#### RECORDS FOR PROCESSING ####
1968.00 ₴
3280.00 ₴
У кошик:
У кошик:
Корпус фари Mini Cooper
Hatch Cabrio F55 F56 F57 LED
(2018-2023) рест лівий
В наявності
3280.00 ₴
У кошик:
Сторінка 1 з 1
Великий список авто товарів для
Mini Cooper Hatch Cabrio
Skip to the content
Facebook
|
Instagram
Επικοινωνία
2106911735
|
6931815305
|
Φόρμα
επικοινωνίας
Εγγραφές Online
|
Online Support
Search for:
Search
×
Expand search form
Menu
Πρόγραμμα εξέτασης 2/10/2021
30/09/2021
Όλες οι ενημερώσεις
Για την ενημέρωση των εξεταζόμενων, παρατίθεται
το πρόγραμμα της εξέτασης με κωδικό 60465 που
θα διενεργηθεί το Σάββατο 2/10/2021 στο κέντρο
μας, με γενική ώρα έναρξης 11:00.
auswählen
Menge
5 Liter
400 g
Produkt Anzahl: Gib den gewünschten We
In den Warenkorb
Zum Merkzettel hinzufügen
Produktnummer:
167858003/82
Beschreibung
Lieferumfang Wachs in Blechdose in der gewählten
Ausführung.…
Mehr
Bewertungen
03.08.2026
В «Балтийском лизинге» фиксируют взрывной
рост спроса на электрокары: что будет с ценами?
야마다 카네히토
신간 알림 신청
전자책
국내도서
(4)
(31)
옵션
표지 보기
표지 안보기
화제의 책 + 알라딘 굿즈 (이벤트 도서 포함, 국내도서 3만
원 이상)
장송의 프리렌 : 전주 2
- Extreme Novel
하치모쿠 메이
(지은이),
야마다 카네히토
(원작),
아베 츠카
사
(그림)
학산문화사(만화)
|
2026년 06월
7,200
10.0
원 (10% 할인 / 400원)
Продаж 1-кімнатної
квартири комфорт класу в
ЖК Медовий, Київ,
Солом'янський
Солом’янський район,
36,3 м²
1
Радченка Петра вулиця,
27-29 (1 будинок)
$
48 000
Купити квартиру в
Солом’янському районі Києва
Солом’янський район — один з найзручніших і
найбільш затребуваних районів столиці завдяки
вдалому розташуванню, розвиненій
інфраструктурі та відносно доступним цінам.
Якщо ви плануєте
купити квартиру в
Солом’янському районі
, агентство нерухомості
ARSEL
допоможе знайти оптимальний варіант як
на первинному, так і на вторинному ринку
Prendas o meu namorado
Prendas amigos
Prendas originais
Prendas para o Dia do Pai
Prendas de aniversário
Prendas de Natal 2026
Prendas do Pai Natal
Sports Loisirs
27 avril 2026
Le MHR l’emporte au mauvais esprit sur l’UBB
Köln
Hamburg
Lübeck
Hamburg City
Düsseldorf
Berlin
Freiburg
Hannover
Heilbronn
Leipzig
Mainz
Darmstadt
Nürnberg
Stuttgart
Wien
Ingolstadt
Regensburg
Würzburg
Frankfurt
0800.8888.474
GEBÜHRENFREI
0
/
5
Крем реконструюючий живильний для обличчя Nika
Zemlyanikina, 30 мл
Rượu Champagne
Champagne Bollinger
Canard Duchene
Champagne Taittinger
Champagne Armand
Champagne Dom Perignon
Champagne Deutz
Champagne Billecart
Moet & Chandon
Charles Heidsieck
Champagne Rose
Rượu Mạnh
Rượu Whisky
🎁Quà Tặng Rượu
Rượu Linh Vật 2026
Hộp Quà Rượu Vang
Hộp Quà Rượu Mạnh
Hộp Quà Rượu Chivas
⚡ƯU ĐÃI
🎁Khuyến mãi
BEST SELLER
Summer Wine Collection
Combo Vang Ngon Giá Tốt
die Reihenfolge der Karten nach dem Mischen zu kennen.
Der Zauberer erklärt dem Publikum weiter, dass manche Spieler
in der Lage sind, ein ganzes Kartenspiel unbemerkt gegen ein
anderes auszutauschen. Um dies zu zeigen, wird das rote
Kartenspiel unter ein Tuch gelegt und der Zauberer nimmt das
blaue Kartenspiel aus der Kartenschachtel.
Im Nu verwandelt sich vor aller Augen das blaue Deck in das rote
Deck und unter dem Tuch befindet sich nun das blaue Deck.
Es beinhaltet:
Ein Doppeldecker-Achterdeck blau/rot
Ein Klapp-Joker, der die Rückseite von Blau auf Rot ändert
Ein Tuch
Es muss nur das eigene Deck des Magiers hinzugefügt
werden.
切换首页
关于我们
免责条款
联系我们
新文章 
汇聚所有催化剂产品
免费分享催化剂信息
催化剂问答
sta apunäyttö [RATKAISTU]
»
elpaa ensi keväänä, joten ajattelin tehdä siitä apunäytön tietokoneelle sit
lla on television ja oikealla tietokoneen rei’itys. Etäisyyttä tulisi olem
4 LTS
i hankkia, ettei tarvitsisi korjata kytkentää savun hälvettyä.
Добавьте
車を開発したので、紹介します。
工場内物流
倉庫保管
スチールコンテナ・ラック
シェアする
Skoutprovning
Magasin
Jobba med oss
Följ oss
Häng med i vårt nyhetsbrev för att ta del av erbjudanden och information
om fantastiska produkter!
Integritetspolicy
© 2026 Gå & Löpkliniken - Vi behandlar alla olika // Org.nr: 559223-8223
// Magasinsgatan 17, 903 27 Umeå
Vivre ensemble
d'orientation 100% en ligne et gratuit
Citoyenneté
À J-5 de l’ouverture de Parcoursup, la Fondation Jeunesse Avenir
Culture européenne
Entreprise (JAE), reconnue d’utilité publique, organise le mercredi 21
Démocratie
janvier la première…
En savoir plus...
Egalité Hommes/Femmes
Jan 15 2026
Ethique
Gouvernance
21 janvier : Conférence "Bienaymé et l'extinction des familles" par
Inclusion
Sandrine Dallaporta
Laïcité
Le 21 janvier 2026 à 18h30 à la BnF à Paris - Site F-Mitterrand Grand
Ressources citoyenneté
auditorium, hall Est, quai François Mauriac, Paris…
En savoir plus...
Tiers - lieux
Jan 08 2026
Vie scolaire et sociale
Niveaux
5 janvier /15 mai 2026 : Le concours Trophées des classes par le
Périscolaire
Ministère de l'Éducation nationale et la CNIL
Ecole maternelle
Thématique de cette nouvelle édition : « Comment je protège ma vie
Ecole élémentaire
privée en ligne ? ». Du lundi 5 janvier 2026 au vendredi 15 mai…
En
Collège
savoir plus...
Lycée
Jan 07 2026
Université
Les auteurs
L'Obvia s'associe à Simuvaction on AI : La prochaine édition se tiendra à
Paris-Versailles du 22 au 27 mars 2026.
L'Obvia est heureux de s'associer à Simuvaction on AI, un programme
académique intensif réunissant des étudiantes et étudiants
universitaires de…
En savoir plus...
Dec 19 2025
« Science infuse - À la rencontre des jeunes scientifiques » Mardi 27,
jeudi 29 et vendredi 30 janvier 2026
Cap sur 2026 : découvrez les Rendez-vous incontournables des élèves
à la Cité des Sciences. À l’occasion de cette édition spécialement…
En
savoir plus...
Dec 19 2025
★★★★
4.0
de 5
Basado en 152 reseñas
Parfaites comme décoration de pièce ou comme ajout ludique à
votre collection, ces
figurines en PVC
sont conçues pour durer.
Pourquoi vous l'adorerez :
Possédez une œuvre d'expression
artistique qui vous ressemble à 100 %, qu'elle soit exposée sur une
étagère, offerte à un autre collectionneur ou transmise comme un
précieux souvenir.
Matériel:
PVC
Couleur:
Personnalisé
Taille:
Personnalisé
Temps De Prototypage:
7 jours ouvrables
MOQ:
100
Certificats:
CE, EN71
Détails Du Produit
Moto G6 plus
####
Reproduce all of the lines above exactly, without changing, adding, or leaving out anything.

1968.00 ₴
3280.00 ₴
У кошик:
У кошик:
Корпус фари Mini Cooper
Hatch Cabrio F55 F56 F57 LED
(2018-2023) рест лівий
В наявності
3280.00 ₴
У кошик:
Сторінка 1 з 1
Великий список авто товарів для
Mini Cooper Hatch Cabrio
Skip to the content
Facebook
|
Instagram
Επικοινωνία
2106911735
|
6931815305
|
Φόρμα
επικοινωνίας
Εγγραφές Online
|
Online Support
Search for:
Search
×
Expand search form
Menu
Πρόγραμμα εξέτασης 2/10/2021
30/09/2021
Όλες οι ενημερώσεις
Για την ενημέρωση των εξεταζόμενων, παρατίθεται
το πρόγραμμα της εξέτασης με κωδικό 60465 που
θα διενεργηθεί το Σάββατο 2/10/2021 στο κέντρο
μας, με γενική ώρα έναρξης 11:00.
auswählen
Menge
5 Liter
400 g
Produkt Anzahl: Gib den gewünschten We
In den Warenkorb
Zum Merkzettel hinzufügen
Produktnummer:
167858003/82
Beschreibung
Lieferumfang Wachs in Blechdose in der gewählten
Ausführung.…
Mehr
Bewertungen
03.08.2026
В «Балтийском лизинге» фиксируют взрывной
рост спроса на электрокары: что будет с ценами?
야마다 카네히토
신간 알림 신청
전자책
국내도서
(4)
(31)
옵션
표지 보기
표지 안보기
화제의 책 + 알라딘 굿즈 (이벤트 도서 포함, 국내도서 3만
원 이상)
장송의 프리렌 : 전주 2
- Extreme Novel
하치모쿠 메이
(지은이),
야마다 카네히토
(원작),
아베 츠카
사
(그림)
학산문화사(만화)
|
2026년 06월
7,200
10.0
원 (10% 할인 / 400원)
Продаж 1-кімнатної
квартири комфорт класу в
ЖК Медовий, Київ,
Солом'янський
Солом’янський район,
36,3 м²
1
Радченка Петра вулиця,
27-29 (1 будинок)
$
48 000
Купити квартиру в
Солом’янському районі Києва
Солом’янський район — один з найзручніших і
найбільш затребуваних районів столиці завдяки
вдалому розташуванню, розвиненій
інфраструктурі та відносно доступним цінам.
Якщо ви плануєте
купити квартиру в
Солом’янському районі
, агентство нерухомості
ARSEL
допоможе знайти оптимальний варіант як
на первинному, так і на вторинному ринку
Prendas o meu namorado
Prendas amigos
Prendas originais
Prendas para o Dia do Pai
Prendas de aniversário
Prendas de Natal 2026
Prendas do Pai Natal
Sports Loisirs
27 avril 2026
Le MHR l’emporte au mauvais esprit sur l’UBB
Köln
Hamburg
Lübeck
Hamburg City
Düsseldorf
Berlin
Freiburg
Hannover
Heilbronn
Leipzig
Mainz
Darmstadt
Nürnberg
Stuttgart
Wien
Ingolstadt
Regensburg
Würzburg
Frankfurt
0800.8888.474
GEBÜHRENFREI
0
/
5
Крем реконструюючий живильний для обличчя Nika
Zemlyanikina, 30 мл
Rượu Champagne
Champagne Bollinger
Canard Duchene
Champagne Taittinger
Champagne Armand
Champagne Dom Perignon
Champagne Deutz
Champagne Billecart
Moet & Chandon
Charles Heidsieck
Champagne Rose
Rượu Mạnh
Rượu Whisky
🎁Quà Tặng Rượu
Rượu Linh Vật 2026
Hộp Quà Rượu Vang
Hộp Quà Rượu Mạnh
Hộp Quà Rượu Chivas
⚡ƯU ĐÃI
🎁Khuyến mãi
BEST SELLER
Summer Wine Collection
Combo Vang Ngon Giá Tốt
die Reihenfolge der Karten nach dem Mischen zu kennen.
Der Zauberer erklärt dem Publikum weiter, dass manche Spieler
in der Lage sind, ein ganzes Kartenspiel unbemerkt gegen ein
anderes auszutauschen. Um dies zu zeigen, wird das rote
Kartenspiel unter ein Tuch gelegt und der Zauberer nimmt das
blaue Kartenspiel aus der Kartenschachtel.
Im Nu verwandelt sich vor aller Augen das blaue Deck in das rote
Deck und unter dem Tuch befindet sich nun das blaue Deck.
Es beinhaltet:
Ein Doppeldecker-Achterdeck blau/rot
Ein Klapp-Joker, der die Rückseite von Blau auf Rot ändert
Ein Tuch
Es muss nur das eigene Deck des Magiers hinzugefügt
werden.
切换首页
关于我们
免责条款
联系我们
新文章 
汇聚所有催化剂产品
免费分享催化剂信息
催化剂问答
sta apunäyttö [RATKAISTU]
»
elpaa ensi keväänä, joten ajattelin tehdä siitä apunäytön tietokoneelle sit
lla on television ja oikealla tietokoneen rei’itys. Etäisyyttä tulisi olem
4 LTS
i hankkia, ettei tarvitsisi korjata kytkentää savun hälvettyä.
Добавьте
車を開発したので、紹介します。
工場内物流
倉庫保管
スチールコンテナ・ラック
シェアする
Skoutprovning
Magasin
Jobba med oss
Följ oss
Häng med i vårt nyhetsbrev för att ta del av erbjudanden och information
om fantastiska produkter!
Integritetspolicy
© 2026 Gå & Löpkliniken - Vi behandlar alla olika // Org.nr: 559223-8223
// Magasinsgatan 17, 903 27 Umeå
Vivre ensemble
d'orientation 100% en ligne et gratuit
Citoyenneté
À J-5 de l’ouverture de Parcoursup, la Fondation Jeunesse Avenir
Culture européenne
Entreprise (JAE), reconnue d’utilité publique, organise le mercredi 21
Démocratie
janvier la première…
En savoir plus...
Egalité Hommes/Femmes
Jan 15 2026
Ethique
Gouvernance
21 janvier : Conférence "Bienaymé et l'extinction des familles" par
Inclusion
Sandrine Dallaporta
Laïcité
Le 21 janvier 2026 à 18h30 à la BnF à Paris - Site F-Mitterrand Grand
Ressources citoyenneté
auditorium, hall Est, quai François Mauriac, Paris…
En savoir plus...
Tiers - lieux
Jan 08 2026
Vie scolaire et sociale
Niveaux
5 janvier /15 mai 2026 : Le concours Trophées des classes par le
Périscolaire
Ministère de l'Éducation nationale et la CNIL
Ecole maternelle
Thématique de cette nouvelle édition : « Comment je protège ma vie
Ecole élémentaire
privée en ligne ? ». Du lundi 5 janvier 2026 au vendredi 15 mai…
En
Collège
savoir plus...
Lycée
Jan 07 2026
Université
Les auteurs
L'Obvia s'associe à Simuvaction on AI : La prochaine édition se tiendra à
Paris-Versailles du 22 au 27 mars 2026.
L'Obvia est heureux de s'associer à Simuvaction on AI, un programme
académique intensif réunissant des étudiantes et étudiants
universitaires de…
En savoir plus...
Dec 19 2025
« Science infuse - À la rencontre des jeunes scientifiques » Mardi 27,
jeudi 29 et vendredi 30 janvier 2026
Cap sur 2026 : découvrez les Rendez-vous incontournables des élèves
à la Cité des Sciences. À l’occasion de cette édition spécialement…
En
savoir plus...
Dec 19 2025
★★★★
4.0
de 5
Basado en 152 reseñas
Parfaites comme décoration de pièce ou comme ajout ludique à
votre collection, ces
figurines en PVC
sont conçues pour durer.
Pourquoi vous l'adorerez :
Possédez une œuvre d'expression
artistique qui vous ressemble à 100 %, qu'elle soit exposée sur une
étagère, offerte à un autre collectionneur ou transmise comme un
précieux souvenir.
Matériel:
PVC
Couleur:
Personnalisé
Taille:
Personnalisé
Temps De Prototypage:
7 jours ouvrables
MOQ:
100
Certificats:
CE, EN71
Détails Du Produit
Moto G6 plus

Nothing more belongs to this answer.